**Stored dataset items**
★ ★ ★ ★ ★

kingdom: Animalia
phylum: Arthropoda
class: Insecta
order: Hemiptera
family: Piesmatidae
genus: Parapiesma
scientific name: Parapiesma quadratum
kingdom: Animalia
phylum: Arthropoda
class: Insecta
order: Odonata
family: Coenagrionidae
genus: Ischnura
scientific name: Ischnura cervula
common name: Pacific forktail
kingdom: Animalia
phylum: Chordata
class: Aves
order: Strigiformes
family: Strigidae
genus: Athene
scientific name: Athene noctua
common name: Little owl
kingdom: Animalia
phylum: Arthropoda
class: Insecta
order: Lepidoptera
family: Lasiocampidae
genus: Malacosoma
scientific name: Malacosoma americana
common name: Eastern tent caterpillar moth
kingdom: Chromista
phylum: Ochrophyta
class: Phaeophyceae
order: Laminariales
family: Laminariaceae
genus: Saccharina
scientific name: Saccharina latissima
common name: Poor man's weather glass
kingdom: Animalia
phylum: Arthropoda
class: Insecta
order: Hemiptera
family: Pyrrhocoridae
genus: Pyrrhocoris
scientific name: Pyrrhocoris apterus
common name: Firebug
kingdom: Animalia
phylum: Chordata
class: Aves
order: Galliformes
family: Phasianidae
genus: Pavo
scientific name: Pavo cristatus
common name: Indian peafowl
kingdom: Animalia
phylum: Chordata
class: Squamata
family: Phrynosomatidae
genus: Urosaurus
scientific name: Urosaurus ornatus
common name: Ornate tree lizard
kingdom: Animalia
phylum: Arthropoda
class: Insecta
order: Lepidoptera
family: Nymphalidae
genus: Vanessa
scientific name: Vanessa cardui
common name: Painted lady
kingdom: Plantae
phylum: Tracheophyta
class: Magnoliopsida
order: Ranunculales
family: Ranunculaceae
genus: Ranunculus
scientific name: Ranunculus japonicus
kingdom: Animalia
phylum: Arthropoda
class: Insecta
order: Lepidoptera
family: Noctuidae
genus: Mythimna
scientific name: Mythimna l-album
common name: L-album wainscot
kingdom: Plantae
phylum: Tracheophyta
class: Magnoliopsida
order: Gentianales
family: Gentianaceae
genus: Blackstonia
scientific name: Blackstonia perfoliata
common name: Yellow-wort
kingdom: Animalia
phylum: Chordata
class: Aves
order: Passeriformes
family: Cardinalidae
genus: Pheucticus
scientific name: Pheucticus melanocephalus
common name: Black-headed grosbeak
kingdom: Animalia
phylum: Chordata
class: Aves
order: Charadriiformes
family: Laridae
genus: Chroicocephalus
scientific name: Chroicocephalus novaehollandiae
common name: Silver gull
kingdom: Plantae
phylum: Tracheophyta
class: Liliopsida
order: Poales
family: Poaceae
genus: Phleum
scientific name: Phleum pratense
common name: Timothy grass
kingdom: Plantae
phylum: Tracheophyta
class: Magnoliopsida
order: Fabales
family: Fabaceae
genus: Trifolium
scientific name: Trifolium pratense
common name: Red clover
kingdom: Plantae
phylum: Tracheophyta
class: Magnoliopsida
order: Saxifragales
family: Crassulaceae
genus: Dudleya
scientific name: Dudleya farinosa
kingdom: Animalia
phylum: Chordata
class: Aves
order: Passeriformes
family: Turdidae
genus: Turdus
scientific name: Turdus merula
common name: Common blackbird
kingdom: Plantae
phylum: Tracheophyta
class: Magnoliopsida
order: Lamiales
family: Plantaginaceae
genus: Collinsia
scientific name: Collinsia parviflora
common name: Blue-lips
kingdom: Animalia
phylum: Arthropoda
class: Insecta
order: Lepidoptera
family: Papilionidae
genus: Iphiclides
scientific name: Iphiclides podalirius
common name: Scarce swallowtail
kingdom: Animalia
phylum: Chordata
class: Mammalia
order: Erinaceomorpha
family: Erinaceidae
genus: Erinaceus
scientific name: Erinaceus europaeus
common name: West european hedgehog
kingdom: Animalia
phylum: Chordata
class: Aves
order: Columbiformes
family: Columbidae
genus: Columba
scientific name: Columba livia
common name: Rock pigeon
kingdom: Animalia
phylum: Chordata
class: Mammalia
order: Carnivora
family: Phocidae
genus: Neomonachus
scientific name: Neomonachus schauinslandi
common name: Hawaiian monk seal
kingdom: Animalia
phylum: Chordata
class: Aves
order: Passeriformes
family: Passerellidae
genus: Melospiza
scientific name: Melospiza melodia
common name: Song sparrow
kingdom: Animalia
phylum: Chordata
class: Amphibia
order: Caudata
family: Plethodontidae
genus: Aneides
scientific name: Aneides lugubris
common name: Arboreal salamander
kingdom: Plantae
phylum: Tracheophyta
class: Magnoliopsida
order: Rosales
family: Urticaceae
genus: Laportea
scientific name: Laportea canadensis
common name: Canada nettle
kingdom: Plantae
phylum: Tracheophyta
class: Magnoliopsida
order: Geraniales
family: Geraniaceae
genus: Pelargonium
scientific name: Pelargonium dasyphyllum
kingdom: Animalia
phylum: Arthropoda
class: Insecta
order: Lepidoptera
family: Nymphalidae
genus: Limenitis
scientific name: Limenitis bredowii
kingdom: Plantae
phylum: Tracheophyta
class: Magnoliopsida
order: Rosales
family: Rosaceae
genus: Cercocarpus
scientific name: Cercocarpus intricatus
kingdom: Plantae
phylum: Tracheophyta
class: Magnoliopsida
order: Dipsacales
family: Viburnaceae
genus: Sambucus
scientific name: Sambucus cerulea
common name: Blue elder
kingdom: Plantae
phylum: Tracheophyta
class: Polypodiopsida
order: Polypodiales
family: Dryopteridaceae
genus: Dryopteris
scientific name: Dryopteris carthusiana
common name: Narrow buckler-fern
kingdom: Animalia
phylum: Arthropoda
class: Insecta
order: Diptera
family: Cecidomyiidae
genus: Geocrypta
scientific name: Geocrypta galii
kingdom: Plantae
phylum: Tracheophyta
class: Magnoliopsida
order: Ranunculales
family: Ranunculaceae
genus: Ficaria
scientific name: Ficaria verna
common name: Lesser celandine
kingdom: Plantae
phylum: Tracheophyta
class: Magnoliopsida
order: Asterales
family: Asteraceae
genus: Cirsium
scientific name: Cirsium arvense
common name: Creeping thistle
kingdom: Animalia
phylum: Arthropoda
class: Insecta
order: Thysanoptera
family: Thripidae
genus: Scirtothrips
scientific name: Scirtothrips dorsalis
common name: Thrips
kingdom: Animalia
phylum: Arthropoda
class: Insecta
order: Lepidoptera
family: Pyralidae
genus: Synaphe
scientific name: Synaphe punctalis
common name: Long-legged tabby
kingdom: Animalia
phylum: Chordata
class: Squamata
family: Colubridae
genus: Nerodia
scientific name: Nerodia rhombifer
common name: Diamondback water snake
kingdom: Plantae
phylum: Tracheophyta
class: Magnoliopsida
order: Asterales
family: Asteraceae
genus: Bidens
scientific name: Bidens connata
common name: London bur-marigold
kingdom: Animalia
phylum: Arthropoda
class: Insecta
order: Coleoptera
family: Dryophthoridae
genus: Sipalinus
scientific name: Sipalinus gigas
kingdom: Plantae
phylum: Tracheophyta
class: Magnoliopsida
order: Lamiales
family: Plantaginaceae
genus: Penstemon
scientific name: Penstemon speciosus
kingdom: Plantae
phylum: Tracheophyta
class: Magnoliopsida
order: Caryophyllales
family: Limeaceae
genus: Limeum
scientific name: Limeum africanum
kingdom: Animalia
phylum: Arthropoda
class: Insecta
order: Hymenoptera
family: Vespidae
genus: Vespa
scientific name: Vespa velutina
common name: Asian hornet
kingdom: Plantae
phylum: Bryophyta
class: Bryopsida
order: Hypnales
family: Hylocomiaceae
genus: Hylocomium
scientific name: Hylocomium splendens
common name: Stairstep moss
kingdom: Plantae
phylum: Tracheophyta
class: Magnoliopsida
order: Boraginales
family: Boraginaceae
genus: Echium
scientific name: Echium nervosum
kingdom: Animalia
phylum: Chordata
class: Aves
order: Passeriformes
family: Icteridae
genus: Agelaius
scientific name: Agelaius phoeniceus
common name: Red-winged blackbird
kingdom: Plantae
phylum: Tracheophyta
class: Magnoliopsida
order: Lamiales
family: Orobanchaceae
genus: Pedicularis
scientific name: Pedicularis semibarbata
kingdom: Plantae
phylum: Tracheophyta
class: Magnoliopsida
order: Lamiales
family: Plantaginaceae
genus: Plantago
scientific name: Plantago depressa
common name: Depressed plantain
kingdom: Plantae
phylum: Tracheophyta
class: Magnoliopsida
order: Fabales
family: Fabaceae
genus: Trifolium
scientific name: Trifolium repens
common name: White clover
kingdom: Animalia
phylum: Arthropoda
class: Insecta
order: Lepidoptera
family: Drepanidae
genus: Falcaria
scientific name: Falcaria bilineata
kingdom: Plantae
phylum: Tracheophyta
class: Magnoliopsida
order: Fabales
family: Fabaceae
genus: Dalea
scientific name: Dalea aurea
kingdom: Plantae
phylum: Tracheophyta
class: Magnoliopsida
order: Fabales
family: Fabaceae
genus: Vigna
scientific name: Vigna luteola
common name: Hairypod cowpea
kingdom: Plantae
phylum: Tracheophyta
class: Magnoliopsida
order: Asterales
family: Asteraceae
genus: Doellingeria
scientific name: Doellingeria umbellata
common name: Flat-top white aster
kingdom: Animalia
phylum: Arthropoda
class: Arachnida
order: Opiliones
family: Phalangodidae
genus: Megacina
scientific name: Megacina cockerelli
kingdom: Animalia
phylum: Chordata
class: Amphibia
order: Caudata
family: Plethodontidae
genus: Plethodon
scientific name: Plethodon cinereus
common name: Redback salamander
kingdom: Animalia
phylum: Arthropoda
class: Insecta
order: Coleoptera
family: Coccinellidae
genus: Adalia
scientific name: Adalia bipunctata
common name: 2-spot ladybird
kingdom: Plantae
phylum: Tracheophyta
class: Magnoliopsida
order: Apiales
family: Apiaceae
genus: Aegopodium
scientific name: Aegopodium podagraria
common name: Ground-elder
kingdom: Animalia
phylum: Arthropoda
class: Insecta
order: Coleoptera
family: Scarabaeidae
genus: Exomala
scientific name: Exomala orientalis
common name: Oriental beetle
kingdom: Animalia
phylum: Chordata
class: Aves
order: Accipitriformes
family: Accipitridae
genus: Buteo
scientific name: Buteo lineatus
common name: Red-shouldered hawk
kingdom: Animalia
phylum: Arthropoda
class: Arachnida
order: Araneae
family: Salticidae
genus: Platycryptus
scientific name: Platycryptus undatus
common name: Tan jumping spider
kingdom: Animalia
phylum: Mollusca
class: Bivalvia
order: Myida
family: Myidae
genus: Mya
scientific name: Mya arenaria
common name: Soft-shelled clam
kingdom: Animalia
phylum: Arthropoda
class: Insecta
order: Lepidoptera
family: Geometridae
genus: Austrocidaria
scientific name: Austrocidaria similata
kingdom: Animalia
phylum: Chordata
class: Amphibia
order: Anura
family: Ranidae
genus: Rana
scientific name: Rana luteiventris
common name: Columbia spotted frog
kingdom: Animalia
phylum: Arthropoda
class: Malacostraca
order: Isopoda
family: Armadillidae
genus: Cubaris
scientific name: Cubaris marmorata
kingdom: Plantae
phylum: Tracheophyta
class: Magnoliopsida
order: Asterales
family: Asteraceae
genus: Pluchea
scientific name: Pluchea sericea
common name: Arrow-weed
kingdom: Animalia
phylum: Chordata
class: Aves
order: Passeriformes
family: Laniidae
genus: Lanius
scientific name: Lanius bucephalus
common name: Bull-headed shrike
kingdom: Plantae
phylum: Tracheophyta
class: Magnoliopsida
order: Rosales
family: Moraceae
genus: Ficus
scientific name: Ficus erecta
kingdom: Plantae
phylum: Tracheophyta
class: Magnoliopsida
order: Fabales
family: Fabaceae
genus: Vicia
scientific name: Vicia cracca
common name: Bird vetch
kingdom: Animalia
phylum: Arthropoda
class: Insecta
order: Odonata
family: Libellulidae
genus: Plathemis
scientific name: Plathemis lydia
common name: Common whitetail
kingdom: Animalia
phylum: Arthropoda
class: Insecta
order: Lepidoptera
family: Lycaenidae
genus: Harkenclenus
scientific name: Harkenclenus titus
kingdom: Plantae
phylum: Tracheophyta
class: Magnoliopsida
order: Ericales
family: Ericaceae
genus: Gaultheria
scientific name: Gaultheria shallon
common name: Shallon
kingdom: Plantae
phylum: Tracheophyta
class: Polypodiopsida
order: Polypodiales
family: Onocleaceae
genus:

★ ★ ★ ★ ★

**WHAT THE TASK REQUIRES**
Print again, unchanged, the part of the data above that opens with the line containing "genus: Geocrypta" and closes with the line containing "order: Hymenoptera", including both of those lines.

**RESPONSE**
genus: Geocrypta
scientific name: Geocrypta galii
kingdom: Plantae
phylum: Tracheophyta
class: Magnoliopsida
order: Ranunculales
family: Ranunculaceae
genus: Ficaria
scientific name: Ficaria verna
common name: Lesser celandine
kingdom: Plantae
phylum: Tracheophyta
class: Magnoliopsida
order: Asterales
family: Asteraceae
genus: Cirsium
scientific name: Cirsium arvense
common name: Creeping thistle
kingdom: Animalia
phylum: Arthropoda
class: Insecta
order: Thysanoptera
family: Thripidae
genus: Scirtothrips
scientific name: Scirtothrips dorsalis
common name: Thrips
kingdom: Animalia
phylum: Arthropoda
class: Insecta
order: Lepidoptera
family: Pyralidae
genus: Synaphe
scientific name: Synaphe punctalis
common name: Long-legged tabby
kingdom: Animalia
phylum: Chordata
class: Squamata
family: Colubridae
genus: Nerodia
scientific name: Nerodia rhombifer
common name: Diamondback water snake
kingdom: Plantae
phylum: Tracheophyta
class: Magnoliopsida
order: Asterales
family: Asteraceae
genus: Bidens
scientific name: Bidens connata
common name: London bur-marigold
kingdom: Animalia
phylum: Arthropoda
class: Insecta
order: Coleoptera
family: Dryophthoridae
genus: Sipalinus
scientific name: Sipalinus gigas
kingdom: Plantae
phylum: Tracheophyta
class: Magnoliopsida
order: Lamiales
family: Plantaginaceae
genus: Penstemon
scientific name: Penstemon speciosus
kingdom: Plantae
phylum: Tracheophyta
class: Magnoliopsida
order: Caryophyllales
family: Limeaceae
genus: Limeum
scientific name: Limeum africanum
kingdom: Animalia
phylum: Arthropoda
class: Insecta
order: Hymenoptera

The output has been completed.